Wane returned to Bayview Community School in Kitsilano and launched lessons for her Grades 6/7 class about Coast Salish people, purling together social studies, science, language and art.

She assigned Sylvia Olsen’s novel Counting on Hope, which includes the 1863 naval assault on Kuper Island.

When Wane mused she should bring Cowichan knitters to Bayview, a student suggested the class should visit Kuper, now Penelakut, Island.

Twenty-three Grade 6 and 7 Bayview students visited Penelakut, a ferry ride from Chemainus, Feb. 11 to 14.

“What impressed me was that they were so welcoming,” 12-year-old Elyse Stacey said. “They were just so respectful to us… and I learned a lot. You can read stuff in books about the culture and their beliefs but when you actually see it happening, it’s so much different.”

Elders and students welcomed them at Penelakut Island elementary school and the reception lasted 90 minutes. Students shared their traditional names, parents’ names and origins.

“You can’t respect anybody else if you don’t respect yourself,” 12-year-old Charlotte Mackenzie learned.

Drum maker Jorge Lewis re-laced his drum while sharing the significance of securing the laces in four places in relation to the four elements, seasons and directions. Lewis told students a drum should be played to unearth the song within the drummer.

“When he said that we could keep it everyone was a bit surprised because he’d just spent so long [working on it],” said 11-year-old Rosalie Scott.

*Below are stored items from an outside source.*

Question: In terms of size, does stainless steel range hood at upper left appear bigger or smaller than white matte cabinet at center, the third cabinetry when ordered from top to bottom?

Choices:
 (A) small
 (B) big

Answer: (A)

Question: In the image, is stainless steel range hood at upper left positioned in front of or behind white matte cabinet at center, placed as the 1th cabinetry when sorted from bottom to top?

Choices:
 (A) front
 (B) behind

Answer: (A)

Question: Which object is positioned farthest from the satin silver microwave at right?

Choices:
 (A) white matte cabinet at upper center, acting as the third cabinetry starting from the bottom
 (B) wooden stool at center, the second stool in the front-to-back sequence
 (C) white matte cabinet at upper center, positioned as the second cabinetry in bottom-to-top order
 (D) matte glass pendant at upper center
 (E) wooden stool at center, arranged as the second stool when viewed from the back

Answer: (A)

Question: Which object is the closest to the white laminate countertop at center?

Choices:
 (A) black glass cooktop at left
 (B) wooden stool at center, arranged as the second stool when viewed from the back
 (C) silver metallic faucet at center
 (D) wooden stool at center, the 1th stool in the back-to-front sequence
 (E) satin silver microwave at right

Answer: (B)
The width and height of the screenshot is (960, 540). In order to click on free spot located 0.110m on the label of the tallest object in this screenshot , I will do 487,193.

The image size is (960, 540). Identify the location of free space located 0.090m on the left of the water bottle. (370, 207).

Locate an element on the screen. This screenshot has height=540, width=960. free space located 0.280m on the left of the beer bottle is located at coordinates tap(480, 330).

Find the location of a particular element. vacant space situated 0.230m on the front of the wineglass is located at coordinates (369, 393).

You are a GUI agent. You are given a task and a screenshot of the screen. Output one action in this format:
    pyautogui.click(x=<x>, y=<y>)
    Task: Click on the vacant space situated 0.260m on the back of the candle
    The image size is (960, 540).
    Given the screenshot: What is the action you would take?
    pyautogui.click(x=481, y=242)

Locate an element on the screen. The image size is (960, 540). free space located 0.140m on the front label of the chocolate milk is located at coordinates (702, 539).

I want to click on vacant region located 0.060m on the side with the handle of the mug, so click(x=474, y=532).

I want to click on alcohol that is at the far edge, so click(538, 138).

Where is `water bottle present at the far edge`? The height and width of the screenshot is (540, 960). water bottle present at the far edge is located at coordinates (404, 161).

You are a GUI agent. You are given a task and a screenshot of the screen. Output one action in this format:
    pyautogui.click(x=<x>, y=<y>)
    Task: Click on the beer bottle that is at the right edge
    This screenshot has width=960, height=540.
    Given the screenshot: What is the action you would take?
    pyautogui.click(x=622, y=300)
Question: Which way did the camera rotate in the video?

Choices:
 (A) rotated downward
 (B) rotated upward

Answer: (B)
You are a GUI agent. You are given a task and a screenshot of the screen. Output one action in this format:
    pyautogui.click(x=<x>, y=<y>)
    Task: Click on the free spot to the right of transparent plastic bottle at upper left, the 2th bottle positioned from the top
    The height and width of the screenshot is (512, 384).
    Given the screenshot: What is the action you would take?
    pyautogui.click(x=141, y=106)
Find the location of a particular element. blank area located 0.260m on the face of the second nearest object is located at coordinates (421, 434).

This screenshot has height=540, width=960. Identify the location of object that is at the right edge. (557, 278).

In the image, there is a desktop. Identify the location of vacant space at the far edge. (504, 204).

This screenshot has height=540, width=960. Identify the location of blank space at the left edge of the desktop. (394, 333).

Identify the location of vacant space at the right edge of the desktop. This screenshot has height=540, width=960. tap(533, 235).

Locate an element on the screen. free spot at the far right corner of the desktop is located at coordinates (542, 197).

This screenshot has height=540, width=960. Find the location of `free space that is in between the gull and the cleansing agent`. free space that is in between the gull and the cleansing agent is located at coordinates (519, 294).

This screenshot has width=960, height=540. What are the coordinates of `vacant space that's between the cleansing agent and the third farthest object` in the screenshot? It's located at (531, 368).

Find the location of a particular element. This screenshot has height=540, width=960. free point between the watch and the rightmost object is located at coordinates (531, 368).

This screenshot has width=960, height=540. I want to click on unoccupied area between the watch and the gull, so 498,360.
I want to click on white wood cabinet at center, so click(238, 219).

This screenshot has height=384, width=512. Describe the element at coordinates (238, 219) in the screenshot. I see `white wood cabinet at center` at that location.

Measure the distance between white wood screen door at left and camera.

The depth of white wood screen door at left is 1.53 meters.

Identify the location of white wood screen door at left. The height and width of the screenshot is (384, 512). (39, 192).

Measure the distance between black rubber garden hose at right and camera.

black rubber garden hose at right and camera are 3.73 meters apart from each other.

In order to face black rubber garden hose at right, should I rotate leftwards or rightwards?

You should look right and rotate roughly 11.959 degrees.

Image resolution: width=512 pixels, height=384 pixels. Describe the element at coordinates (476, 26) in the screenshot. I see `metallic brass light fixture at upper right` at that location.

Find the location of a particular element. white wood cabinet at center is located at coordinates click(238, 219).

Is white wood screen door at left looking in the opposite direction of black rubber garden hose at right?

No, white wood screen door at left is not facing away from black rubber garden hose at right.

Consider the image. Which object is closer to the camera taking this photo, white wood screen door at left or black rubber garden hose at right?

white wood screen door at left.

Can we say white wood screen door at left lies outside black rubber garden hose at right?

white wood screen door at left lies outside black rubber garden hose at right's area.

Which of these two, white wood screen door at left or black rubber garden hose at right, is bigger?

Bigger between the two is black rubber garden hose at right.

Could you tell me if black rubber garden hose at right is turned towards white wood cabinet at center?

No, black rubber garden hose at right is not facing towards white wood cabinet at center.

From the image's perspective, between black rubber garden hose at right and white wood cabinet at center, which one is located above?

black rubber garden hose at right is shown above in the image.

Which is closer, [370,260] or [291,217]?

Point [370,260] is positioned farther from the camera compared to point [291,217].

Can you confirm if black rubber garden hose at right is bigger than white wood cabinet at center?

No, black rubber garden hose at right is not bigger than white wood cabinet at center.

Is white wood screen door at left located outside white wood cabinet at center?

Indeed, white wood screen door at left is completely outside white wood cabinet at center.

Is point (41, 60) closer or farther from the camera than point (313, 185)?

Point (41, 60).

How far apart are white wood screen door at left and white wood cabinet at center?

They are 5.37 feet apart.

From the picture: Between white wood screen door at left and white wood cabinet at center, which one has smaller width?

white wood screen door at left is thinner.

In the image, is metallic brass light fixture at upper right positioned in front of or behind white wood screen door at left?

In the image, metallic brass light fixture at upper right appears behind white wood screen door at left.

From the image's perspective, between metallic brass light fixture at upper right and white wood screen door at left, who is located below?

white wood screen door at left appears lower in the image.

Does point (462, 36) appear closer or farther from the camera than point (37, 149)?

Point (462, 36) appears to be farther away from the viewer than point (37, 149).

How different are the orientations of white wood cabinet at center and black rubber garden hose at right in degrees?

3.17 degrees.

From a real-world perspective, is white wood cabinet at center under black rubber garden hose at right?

Students observed the reverence Lewis demonstrated for the yellow cedar and sealskin that shape the drum.

“Be very grateful for what you have and don’t take things for granted,” Stacey said they learned. “They respect everything in their lives even if it’s like a tree or something small. They always say thanks to it and the Creator.”

Brothers who’d attended the island’s notorious residential school spoke about having their hands whipped for writing in their native tongue.

But the Hul’qumi’num people, which include the Penelakut and Cowichan, also taught them about forgiveness.

Students met author Olsen and Cowichan knitters, visited the Qwu’tsun’ Cultural Centre in Duncan, the Legislature in Victoria and joined Penelakut students in a mini Olympics.

A youth volunteer memorized each Bayview student’s name in three days and distributed personalized Valentines.

“In their culture they never leave anybody out,” Stacey said. “Our culture, we just shut lots of people out and I just like how even if they’ve done something bad, they still forgive them and they still want to keep them in their culture.”

Wane wants every Grade 6 and 7 student to learn from aboriginal people on their recognized turf.

Bayview parents paid $250 per child, the Vancouver School Board contributed $500 from its aboriginal education fund and a Capital for Kids grant from the provincial government covered ferry costs.

Penelakut students hope to visit in May.

“If every student could do this exchange, we can change a generation,” Wane said.